■ Your assignment: Reproduce the text of every one of the records below line for line and character for character, leaving the pictures out of your answer.

■ Data:

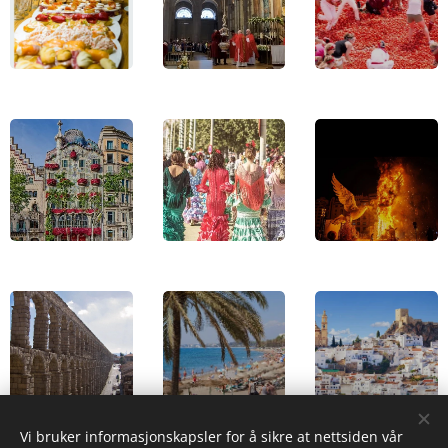
Vi bruker informasjonskapsler for å sikre at nettsiden vår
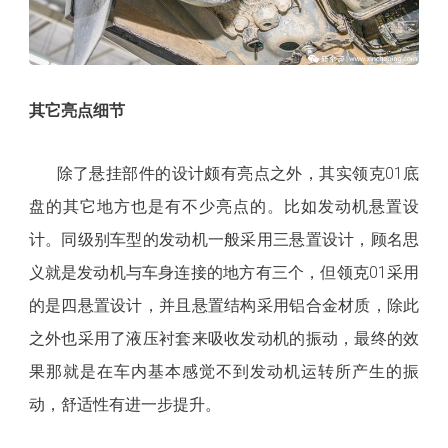
其它亮点细节
除了悬挂部件的设计颇有亮点之外，其实领克
01底
盘的其它地方也是有不少亮点的。比如发动机悬置设
计。同级别车型的发动机一般采用三悬置设计，顾名思
义就是发动机与车身连接的地方有三个，但领克01采用
的是四悬置设计，并且悬置结构采用铝合金材质，除此
之外也采用了液压衬套来吸收发动机的振动，最终的效
果那就是在车内基本感觉不到发动机运转所产生的振
动，舒适性有进一步提升。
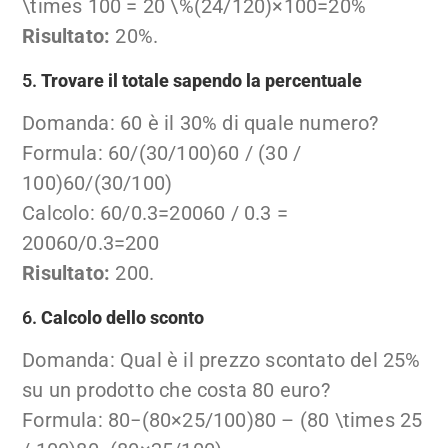
\times 100 = 20 \%
(
24/120
)
×
100
=
20%
Risultato:
20%.
5.
Trovare il totale sapendo la percentuale
Domanda: 60 è il 30% di quale numero?
Formula:
60/(30/100)60 / (30 /
100)
60/
(
30/100
)
Calcolo:
60/0.3=20060 / 0.3 =
200
60/0.3
=
200
Risultato:
200.
6.
Calcolo dello sconto
Domanda: Qual è il prezzo scontato del 25%
su un prodotto che costa 80 euro?
Formula:
80−(80×25/100)80 – (80 \times 25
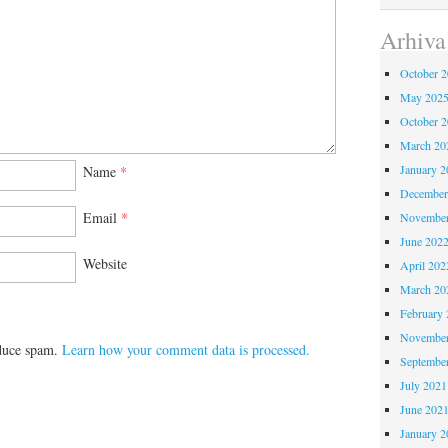
Arhiva
October 
May 202
October 
March 20
January 2
Name
*
December
Email
*
November
June 202
Website
April 202
March 20
February 
November
educe spam.
Learn how your comment data is processed.
Septembe
July 2021
June 202
January 2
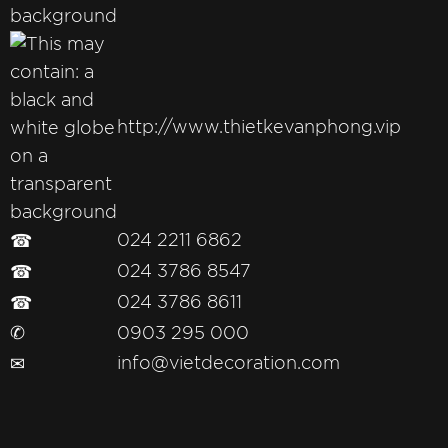
http://www.thietkevanphong.vip
☎
024 2211 6862
☎
024 3786 8547
☎
024 3786 8611
✆
0903 295 000
✉
info@vietdecoration.com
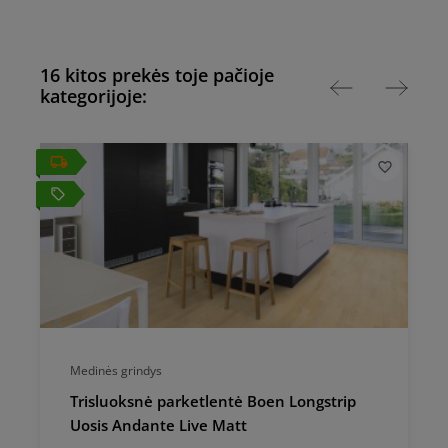
16 kitos prekės toje pačioje
kategorijoje:
local_offer
local_
Medinės grindys
Trisluoksnė parketlentė Boen Longstrip
Uosis Andante Live Matt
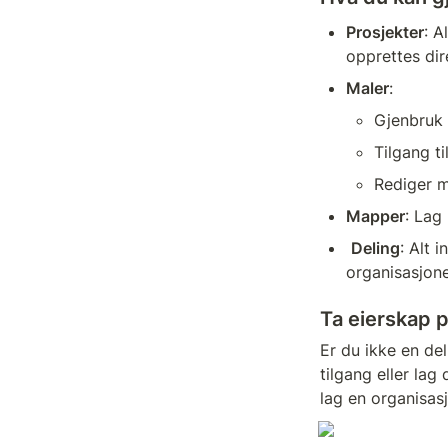
Prosjekter
: A
opprettes dir
Maler
:
Gjenbruk 
Tilgang t
Rediger m
Mapper
: Lag
Deling
: Alt 
organisasjone
Ta eierskap 
Er du ikke en del
tilgang eller lag
lag en organisas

■ Result of this task:
Vi bruker informasjonskapsler for å sikre at nettsiden vår
其它亮点细节
除了悬挂部件的设计颇有亮点之外，其实领克
01底
盘的其它地方也是有不少亮点的。比如发动机悬置设
计。同级别车型的发动机一般采用三悬置设计，顾名思
义就是发动机与车身连接的地方有三个，但领克01采用
的是四悬置设计，并且悬置结构采用铝合金材质，除此
之外也采用了液压衬套来吸收发动机的振动，最终的效
果那就是在车内基本感觉不到发动机运转所产生的振
动，舒适性有进一步提升。
\times 100 = 20 \%
(
24/120
)
×
100
=
20%
Risultato:
20%.
5.
Trovare il totale sapendo la percentuale
Domanda: 60 è il 30% di quale numero?
Formula:
60/(30/100)60 / (30 /
100)
60/
(
30/100
)
Calcolo:
60/0.3=20060 / 0.3 =
200
60/0.3
=
200
Risultato:
200.
6.
Calcolo dello sconto
Domanda: Qual è il prezzo scontato del 25%
su un prodotto che costa 80 euro?
Formula:
80−(80×25/100)80 – (80 \times 25
Arhiva
October 
May 202
October 
March 20
January 2
Name
*
December
Email
*
November
June 202
Website
April 202
March 20
February 
November
educe spam.
Learn how your comment data is processed.
Septembe
July 2021
June 202
January 2
http://www.thietkevanphong.vip
☎
024 2211 6862
☎
024 3786 8547
☎
024 3786 8611
✆
0903 295 000
✉
info@vietdecoration.com
16 kitos prekės toje pačioje
kategorijoje:
local_offer
local_
Medinės grindys
Trisluoksnė parketlentė Boen Longstrip
Uosis Andante Live Matt
Prosjekter
: A
opprettes dir
Maler
:
Gjenbruk 
Tilgang t
Rediger m
Mapper
: Lag
Deling
: Alt 
organisasjone
Ta eierskap 
Er du ikke en del
tilgang eller lag
lag en organisas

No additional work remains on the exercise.